According to the U.S. Naval Institute, the U.S. Navy could consider the conversion of merchant ships into missile ships as the solution to reach the goal of a 355-ship force (which reaches only 290 ships nowadays).

US Navy could convert civil ships into missile ships 925 001 Container ship (Picture source : Pinterest)

To get to 355, the Navy’s 2019 ship-building plan proposes an eventual composition of 12 aircraft carriers, 12 ballistic-missile submarines, 66 attack submarines, 104 large surface combatants, 52 small surface combatants, 38 amphibious warfare ships, and 71 combat logistics and support ships.

But this goal couldn't be reached in the next 30 years, according to the Congressional Budget Office. Therefore, the Navy has announced the extension of the service-life of some destroyers and attack submarines. Even with this countermeasure, the cost of the operation could reach up to $US 109 billion per year, until 2047, which the Navy can't afford to pay.

To cut this cost, the US Navy could have an alternative solution which would be to convert existing merchant hulls into missile-armed ships. Additional hulls are indeed needed to compete with near-peer opponents and converting civil ships into Vertical Launching System (VLS) missile-cell carriers could be the answer.

This solution would provide the Navy an increased VLS-cell-number metric, emphasizing fleet offensive and defensive capability. These container ships could contribute to the fight without requiring expensive sensor suites and increase the damage a strike group could inflict before closing to launch aircraft.

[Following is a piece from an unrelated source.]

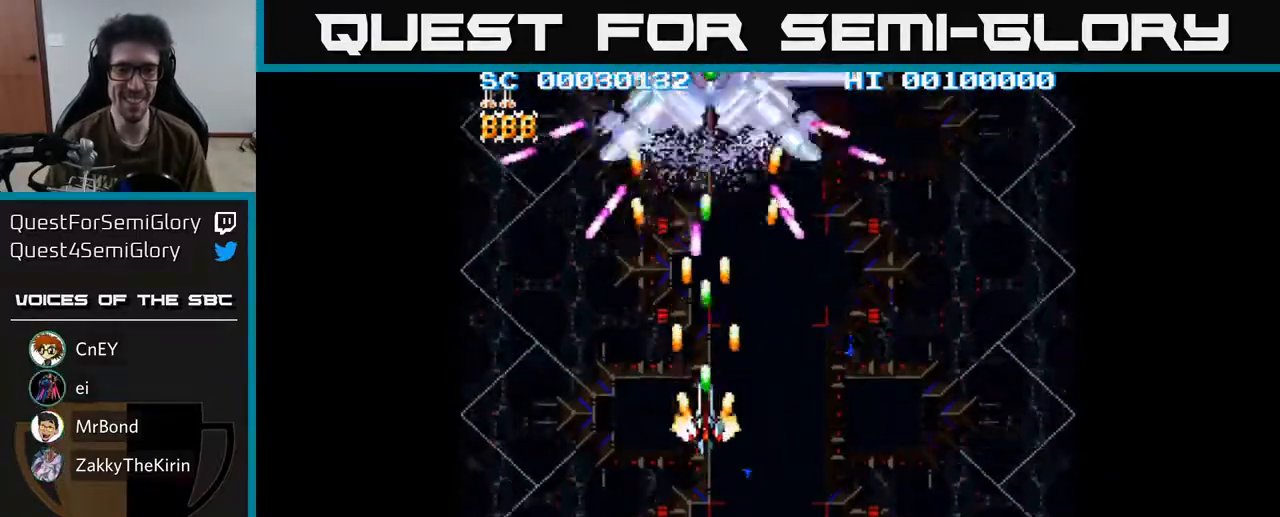
{"buttons": ["DPAD_RIGHT"], "left_stick": "center", "right_stick": "center", "events": [[17, "A", "down"], [33, "DPAD_DOWN", "up"], [83, "A", "up"], [167, "A", "down"], [200, "DPAD_RIGHT", "down"], [233, "A", "up"], [300, "DPAD_RIGHT", "up"], [317, "A", "down"], [417, "A", "up"], [450, "DPAD_RIGHT", "down"]]}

The nominal cost to acquire container or double-hulled tanker ships could be between $25 and $50 million per hull, depending on size and where they are constructed. And the cost to convert those ships into military ships should be modest.

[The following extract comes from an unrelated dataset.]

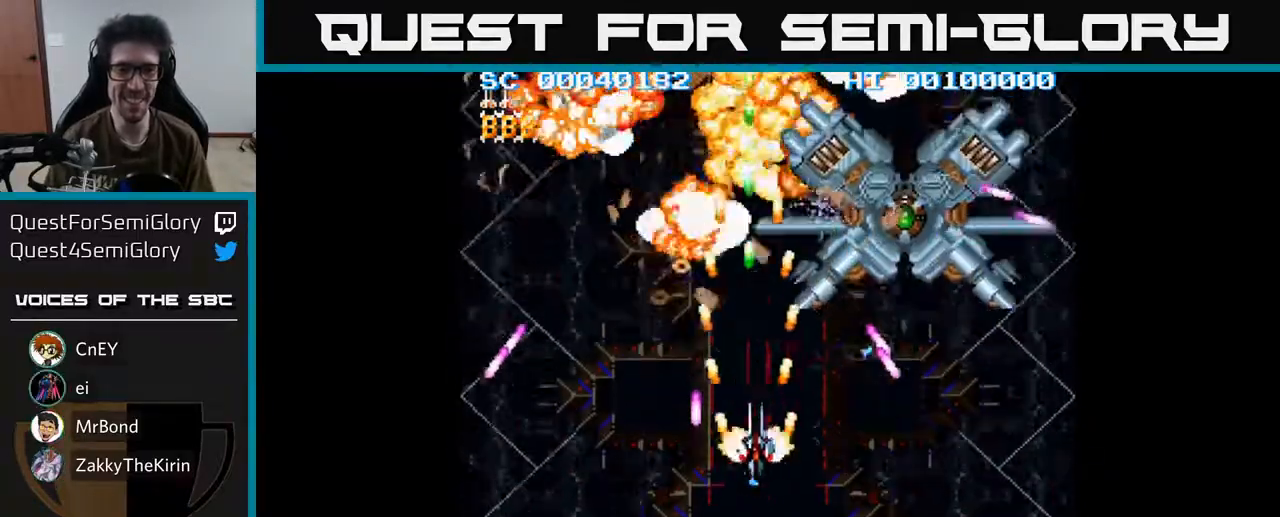
{"buttons": [], "left_stick": "center", "right_stick": "center", "events": [[17, "A", "down"], [33, "DPAD_DOWN", "down"], [83, "A", "up"], [167, "A", "down"], [167, "DPAD_RIGHT", "up"], [217, "A", "up"], [283, "DPAD_DOWN", "up"], [283, "DPAD_RIGHT", "down"], [300, "A", "down"], [333, "DPAD_RIGHT", "up"], [367, "A", "up"], [433, "A", "down"], [483, "A", "up"]]}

These cheap missile ships are estimated being able to carry between 30 and 50 missiles. Then, converting 10 to 15 cargo ships would give the fleet between 300 and 750 missile cells.

To conclude, such new missile ships could provide a great fire power to support naval combat groups among the globe, at lower costs than traditional naval vessels. It could also help the US Navy competing with the Chinese Navy in the South China Sea.